What you have to do: Copy out the part of the records below that opens with the line containing "rten WWF-Expertinnen Julika" and closes with the line containing "sammeln. Bitte lesen", including both of those lines.
___ Extracted data ___
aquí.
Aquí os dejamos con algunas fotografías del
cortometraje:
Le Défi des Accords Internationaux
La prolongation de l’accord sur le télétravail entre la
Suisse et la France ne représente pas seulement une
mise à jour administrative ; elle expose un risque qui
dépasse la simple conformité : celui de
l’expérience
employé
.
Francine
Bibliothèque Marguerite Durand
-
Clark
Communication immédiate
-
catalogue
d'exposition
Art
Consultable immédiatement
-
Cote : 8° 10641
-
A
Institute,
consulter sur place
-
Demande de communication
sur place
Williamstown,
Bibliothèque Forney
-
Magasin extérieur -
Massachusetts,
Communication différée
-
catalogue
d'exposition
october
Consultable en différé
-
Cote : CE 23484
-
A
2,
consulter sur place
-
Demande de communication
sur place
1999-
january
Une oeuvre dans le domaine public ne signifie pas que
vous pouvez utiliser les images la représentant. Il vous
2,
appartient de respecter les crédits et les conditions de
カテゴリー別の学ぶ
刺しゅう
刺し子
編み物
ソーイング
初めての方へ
___
___ Extracted data ___
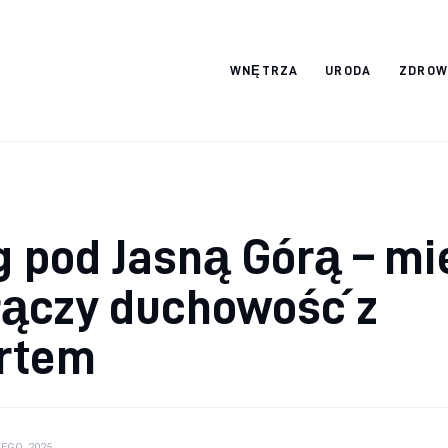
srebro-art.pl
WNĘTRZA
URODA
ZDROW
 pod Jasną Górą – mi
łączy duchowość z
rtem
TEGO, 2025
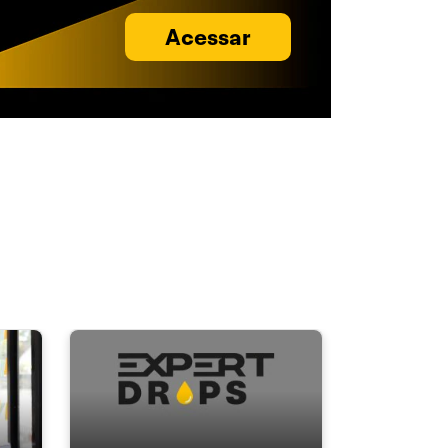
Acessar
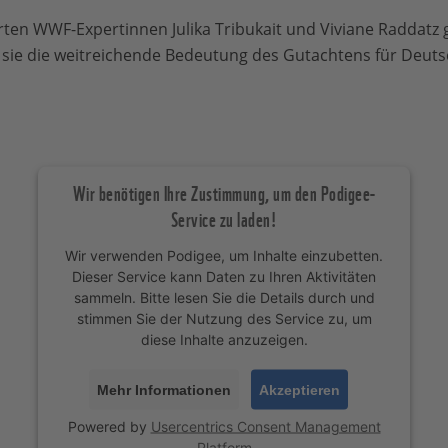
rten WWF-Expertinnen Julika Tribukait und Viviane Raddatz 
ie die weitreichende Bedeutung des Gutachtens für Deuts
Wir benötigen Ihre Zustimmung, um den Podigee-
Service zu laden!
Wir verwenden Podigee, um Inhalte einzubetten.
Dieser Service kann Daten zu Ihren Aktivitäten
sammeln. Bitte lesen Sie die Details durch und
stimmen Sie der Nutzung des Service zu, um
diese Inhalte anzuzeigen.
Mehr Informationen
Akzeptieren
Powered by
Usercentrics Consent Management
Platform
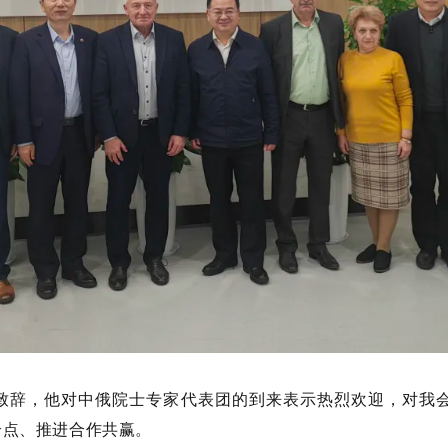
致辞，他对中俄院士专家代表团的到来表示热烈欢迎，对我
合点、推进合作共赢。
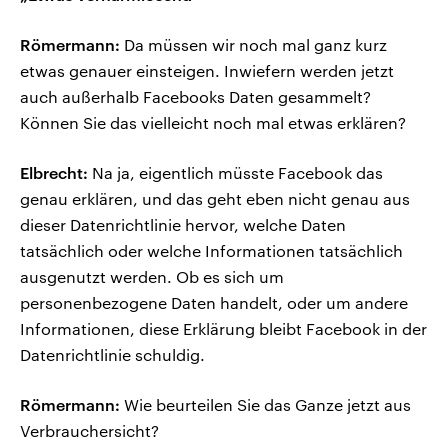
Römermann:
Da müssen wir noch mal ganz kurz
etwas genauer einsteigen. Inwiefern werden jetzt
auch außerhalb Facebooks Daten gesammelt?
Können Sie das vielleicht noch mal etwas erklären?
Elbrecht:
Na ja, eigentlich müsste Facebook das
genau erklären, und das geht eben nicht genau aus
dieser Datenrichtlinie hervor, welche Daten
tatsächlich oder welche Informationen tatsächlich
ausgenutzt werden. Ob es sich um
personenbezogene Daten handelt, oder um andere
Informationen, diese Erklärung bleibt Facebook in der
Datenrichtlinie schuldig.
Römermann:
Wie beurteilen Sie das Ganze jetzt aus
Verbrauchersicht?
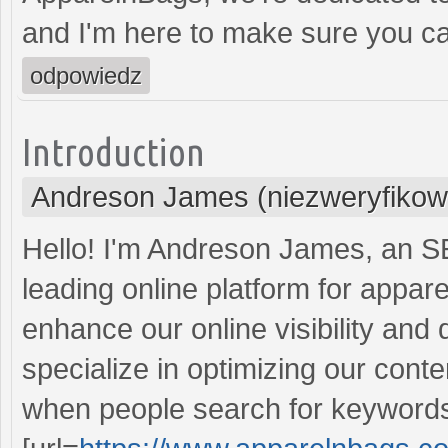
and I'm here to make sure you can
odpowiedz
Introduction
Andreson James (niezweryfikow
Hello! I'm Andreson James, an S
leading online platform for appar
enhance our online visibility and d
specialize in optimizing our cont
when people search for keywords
___
Reply to the exercise:
rten WWF-Expertinnen Julika Tribukait und Viviane Raddatz 
ie die weitreichende Bedeutung des Gutachtens für Deuts
Wir benötigen Ihre Zustimmung, um den Podigee-
Service zu laden!
Wir verwenden Podigee, um Inhalte einzubetten.
Dieser Service kann Daten zu Ihren Aktivitäten
sammeln. Bitte lesen Sie die Details durch und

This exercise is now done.